"Reel Shadows" Boid Animations

Inspiration

Turning and turning in the widening gyre
The falcon cannot hear the falconer…
Somewhere in sands of the desert… all about it
Reel shadows of the indignant desert birds.
— WB Yeats, "The Second Coming"

Recently two great videos were making the rounds. The first is Brian Maffit's "Projector Snow," which depicts the beautiful and abstract result of projecting The Lorax out a window into a snow storm.

"Projector Snow"

I really wanted to try that, but as it happens I have neither a projector, a high-speed camera to capture the results with, nor a snow storm. As a result when my mind reached the inevitable "I wannna try!!" state my only option was software.

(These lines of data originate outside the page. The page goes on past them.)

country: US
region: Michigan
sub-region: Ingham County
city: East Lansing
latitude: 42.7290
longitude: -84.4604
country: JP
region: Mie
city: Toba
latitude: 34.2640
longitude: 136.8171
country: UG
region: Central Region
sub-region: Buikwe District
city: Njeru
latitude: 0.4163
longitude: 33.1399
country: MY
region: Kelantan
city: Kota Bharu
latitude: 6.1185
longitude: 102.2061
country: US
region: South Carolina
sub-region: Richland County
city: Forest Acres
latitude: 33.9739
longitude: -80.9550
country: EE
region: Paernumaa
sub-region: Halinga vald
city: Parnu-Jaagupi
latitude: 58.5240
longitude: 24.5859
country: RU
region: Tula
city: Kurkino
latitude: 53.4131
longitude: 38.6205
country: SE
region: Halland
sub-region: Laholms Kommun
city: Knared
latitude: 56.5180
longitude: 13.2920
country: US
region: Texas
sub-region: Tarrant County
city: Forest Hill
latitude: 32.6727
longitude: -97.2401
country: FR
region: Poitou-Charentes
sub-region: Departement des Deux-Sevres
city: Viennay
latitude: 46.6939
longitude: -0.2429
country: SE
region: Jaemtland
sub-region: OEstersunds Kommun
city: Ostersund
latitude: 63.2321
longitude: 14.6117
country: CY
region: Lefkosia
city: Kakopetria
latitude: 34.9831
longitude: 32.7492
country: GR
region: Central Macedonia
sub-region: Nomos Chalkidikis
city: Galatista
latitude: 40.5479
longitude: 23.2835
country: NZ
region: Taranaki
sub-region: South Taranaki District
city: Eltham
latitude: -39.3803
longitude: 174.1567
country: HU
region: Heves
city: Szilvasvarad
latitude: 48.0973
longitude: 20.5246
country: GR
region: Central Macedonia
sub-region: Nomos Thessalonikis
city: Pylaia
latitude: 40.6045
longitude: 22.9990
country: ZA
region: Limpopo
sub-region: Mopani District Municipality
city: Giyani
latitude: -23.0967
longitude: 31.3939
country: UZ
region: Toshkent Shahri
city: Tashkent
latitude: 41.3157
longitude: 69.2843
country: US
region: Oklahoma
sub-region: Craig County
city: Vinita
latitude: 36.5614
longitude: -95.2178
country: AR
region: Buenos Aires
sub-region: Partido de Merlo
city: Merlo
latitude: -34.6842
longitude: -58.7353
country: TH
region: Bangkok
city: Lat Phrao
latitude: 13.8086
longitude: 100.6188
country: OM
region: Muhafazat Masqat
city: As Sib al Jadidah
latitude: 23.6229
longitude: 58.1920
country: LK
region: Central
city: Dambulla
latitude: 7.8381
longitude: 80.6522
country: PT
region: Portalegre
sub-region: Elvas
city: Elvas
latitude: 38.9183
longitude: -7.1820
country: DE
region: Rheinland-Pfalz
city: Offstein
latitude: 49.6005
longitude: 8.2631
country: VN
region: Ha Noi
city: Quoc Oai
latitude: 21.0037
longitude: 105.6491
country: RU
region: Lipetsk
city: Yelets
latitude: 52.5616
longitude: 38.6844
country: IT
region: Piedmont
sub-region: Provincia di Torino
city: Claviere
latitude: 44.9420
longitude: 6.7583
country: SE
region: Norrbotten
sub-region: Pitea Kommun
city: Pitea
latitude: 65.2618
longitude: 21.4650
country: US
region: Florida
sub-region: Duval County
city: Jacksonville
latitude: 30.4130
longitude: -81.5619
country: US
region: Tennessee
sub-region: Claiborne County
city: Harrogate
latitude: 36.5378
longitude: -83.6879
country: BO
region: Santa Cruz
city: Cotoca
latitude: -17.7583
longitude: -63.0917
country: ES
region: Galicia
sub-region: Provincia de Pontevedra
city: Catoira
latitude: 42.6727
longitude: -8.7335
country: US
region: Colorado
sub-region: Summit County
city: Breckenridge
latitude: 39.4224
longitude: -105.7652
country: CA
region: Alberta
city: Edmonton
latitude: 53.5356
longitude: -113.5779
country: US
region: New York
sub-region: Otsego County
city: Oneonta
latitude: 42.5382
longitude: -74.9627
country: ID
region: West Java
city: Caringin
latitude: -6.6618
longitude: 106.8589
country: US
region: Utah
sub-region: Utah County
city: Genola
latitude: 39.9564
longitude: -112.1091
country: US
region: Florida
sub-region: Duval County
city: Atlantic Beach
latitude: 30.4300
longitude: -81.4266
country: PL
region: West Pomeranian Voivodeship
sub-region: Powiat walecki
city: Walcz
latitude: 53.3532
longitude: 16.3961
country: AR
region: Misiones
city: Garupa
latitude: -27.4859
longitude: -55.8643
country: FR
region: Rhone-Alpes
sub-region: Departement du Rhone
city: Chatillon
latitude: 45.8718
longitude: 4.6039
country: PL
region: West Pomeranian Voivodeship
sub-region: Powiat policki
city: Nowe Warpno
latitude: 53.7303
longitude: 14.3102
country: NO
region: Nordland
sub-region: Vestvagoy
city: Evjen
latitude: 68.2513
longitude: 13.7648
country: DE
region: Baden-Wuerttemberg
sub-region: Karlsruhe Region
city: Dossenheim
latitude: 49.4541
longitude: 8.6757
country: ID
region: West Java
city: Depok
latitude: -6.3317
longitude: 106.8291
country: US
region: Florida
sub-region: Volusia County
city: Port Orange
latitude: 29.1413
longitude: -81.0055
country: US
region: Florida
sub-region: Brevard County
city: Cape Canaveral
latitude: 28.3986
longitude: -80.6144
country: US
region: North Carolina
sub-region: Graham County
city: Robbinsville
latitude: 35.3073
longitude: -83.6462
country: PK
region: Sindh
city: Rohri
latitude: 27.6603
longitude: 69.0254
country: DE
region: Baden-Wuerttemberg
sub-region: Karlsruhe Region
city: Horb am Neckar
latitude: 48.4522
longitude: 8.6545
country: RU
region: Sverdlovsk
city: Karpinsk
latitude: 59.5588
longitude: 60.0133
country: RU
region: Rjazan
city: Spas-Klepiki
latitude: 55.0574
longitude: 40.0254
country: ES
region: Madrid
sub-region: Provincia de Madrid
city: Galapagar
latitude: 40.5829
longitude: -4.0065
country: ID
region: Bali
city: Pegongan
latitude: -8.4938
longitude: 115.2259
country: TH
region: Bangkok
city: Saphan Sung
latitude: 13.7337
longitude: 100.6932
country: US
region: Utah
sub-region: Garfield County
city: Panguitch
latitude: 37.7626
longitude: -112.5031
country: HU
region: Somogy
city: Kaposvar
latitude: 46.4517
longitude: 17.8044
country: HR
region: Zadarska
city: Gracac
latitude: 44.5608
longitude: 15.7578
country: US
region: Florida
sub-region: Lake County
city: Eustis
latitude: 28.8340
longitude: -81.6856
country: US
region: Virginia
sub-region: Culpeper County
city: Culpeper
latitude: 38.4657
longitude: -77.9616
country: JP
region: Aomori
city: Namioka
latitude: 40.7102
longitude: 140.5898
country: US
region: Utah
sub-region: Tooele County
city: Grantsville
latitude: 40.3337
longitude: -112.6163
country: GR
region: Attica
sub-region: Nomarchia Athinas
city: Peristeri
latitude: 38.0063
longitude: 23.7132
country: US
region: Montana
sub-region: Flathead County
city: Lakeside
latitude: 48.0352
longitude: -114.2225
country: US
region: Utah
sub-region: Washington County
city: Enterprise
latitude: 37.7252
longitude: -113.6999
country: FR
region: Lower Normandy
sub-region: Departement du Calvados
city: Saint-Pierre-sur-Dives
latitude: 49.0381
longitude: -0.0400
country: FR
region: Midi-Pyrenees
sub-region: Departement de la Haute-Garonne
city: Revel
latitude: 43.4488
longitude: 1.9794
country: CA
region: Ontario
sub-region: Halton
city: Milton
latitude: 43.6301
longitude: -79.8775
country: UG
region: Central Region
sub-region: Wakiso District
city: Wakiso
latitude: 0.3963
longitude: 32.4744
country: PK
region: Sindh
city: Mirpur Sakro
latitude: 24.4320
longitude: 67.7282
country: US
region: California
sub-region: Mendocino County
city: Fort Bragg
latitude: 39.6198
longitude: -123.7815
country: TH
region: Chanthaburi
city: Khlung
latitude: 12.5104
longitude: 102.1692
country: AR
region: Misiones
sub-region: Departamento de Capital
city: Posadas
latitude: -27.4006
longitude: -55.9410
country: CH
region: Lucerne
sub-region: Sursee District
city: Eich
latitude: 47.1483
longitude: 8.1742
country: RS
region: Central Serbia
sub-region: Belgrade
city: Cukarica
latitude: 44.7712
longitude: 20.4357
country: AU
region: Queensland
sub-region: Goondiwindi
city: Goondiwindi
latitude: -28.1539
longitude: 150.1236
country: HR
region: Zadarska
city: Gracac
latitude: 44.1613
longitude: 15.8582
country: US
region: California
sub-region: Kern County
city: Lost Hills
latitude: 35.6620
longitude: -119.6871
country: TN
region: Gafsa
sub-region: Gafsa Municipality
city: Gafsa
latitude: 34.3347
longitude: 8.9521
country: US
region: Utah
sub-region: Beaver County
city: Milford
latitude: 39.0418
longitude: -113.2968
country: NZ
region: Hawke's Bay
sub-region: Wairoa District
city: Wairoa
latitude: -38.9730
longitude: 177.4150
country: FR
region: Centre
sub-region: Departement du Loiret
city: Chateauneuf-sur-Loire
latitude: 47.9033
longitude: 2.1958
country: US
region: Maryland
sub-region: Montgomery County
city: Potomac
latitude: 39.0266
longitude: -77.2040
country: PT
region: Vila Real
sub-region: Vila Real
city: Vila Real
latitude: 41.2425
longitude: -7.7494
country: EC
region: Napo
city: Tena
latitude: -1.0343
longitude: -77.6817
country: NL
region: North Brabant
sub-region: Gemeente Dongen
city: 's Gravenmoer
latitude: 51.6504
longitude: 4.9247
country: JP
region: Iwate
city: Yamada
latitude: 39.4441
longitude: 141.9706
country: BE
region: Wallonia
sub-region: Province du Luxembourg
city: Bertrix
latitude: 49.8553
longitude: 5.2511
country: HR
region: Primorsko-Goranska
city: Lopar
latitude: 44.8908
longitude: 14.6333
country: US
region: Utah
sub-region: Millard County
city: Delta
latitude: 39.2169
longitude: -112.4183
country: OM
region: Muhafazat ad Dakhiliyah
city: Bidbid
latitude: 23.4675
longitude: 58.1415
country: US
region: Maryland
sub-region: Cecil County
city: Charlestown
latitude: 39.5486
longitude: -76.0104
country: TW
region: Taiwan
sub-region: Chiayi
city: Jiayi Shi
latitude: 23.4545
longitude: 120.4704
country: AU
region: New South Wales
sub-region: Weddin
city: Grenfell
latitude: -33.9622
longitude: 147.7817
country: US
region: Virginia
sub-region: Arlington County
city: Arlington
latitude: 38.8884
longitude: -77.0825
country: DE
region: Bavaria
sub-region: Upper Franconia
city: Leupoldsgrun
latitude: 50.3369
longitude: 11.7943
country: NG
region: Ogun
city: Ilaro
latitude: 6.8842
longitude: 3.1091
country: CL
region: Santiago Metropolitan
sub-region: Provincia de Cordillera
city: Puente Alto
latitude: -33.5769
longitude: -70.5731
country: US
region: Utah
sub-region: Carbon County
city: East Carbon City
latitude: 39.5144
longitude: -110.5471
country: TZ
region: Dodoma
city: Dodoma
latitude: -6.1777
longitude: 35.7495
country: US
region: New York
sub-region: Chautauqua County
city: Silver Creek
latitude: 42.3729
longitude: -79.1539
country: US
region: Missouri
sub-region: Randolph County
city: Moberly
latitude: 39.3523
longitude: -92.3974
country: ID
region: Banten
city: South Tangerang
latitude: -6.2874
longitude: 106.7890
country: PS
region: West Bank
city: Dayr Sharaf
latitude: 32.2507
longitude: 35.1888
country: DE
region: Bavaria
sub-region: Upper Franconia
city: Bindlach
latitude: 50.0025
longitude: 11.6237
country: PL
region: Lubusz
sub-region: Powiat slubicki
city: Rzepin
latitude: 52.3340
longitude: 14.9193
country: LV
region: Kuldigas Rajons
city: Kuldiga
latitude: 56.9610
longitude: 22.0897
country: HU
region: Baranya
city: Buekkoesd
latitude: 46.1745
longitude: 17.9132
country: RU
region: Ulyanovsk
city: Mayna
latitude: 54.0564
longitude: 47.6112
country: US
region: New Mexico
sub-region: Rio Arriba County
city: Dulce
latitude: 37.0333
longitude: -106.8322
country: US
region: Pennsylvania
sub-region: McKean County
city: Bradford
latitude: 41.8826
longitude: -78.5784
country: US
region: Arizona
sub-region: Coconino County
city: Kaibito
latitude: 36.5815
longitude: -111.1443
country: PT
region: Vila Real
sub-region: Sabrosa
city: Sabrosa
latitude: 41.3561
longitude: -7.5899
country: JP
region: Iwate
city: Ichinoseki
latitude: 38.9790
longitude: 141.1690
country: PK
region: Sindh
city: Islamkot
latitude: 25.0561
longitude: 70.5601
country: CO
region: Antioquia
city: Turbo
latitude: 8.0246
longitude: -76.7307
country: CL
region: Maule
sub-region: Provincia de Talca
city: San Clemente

As it happens I was also thinking about a software version of the second video, Neels Castillon's "A Bird Ballet."

"A Bird Ballet"

Bird flocking behaviors are old hat. I've been viewing and fiddling with these algorithms for graphics and modeling projects for years. They're perennial examples in lectures and talks. To my eye though none of the examples come close to the real thing. My mind was already cranking on how to make a flocking system which would be more like those seen in "Bird Ballet" but also rendered in an interesting way. That last part is where "Projector Snow" comes in.

What I needed to adapt "Projector Snow" was a particle system to "project" an image onto, and what I needed to adapt "Bird Ballet" was a pretty way of coloring particles. "Reel Shadows" is the result of combining the two.

System

"Reel Shadows" starts with Craig Reynolds's basic Boids algorithm. The boids/agents/particles in my system fly through a 3d box, which is bounded above and below but wraps left-right and top-bottom. In order to get more interesting behavior than I tend to see in Boids models I also added a vector field to represent wind in the environment.

Animatic

The camera POV for all of these animations is from the top of the environment looking down. The wind field is represented by the grid of blue lines in the video.

I also placed an image between the camera and the top of the environment. To color each particle I traced a ray from it's location back to the camera; the color of the pixel in the image that that ray intersected was used to color the particle.

The following shows what you get using a static image for the coloring process. (The music is Chris Zabriskie's "Prelude #13.")

"Reel Shadows #0," using a static image as background

Here's the image used:

There are some other small tweaks, like changing the eccentricity of the agents based on their velocity, but they're not worth explaining.

Results

For the final results, I replace the still image with a frame of a movie. My first attempt uses Valerie Barto's "Abstract Animation." The music is Sean Archibald's "Sea Poem."

"Reel Shadows #1"

My second version draws from Terje Sorgjerd's stunning "The Arctic Light," using Marika Takeuchi's song by the same name. I think this one turned out way better than the first.

"Reel Shadows #2"

I've got some other versions planned. I've played around with adding a predator to the environment, making the cohesion/alignment/separation coefficients dynamic, using each agent's previous location to mimic a bit of the look from "Projector Snow," and having multiple sub-populations of agents with differing affinities for each other. I've also tried a soft-focus look for the rendering, but I'm not satisfied with it yet.

When I get these issues worked out I'll post a few more renderings of the results as well as the code, and hopefully an in-browser version using Processing.JS.

Update

"Reel Shadows #3"
"Reel Shadows #3" incorporates a few of the enhancements I mentioned. The particles are rendered in a soft focus, which makes it less like Maffit's "Projector Snow" but is probably an improvement overall. I've also made the cohesion parameter vary during the course of the animation, causing the particles to sometimes want to cluster closer together and other times to want to spread out.

Code

You can grab the source code for this here. I've been iterating on this in my sketchbook a bit since I wrote up this page, so the results you'll get from that code won't exactly match what I described above.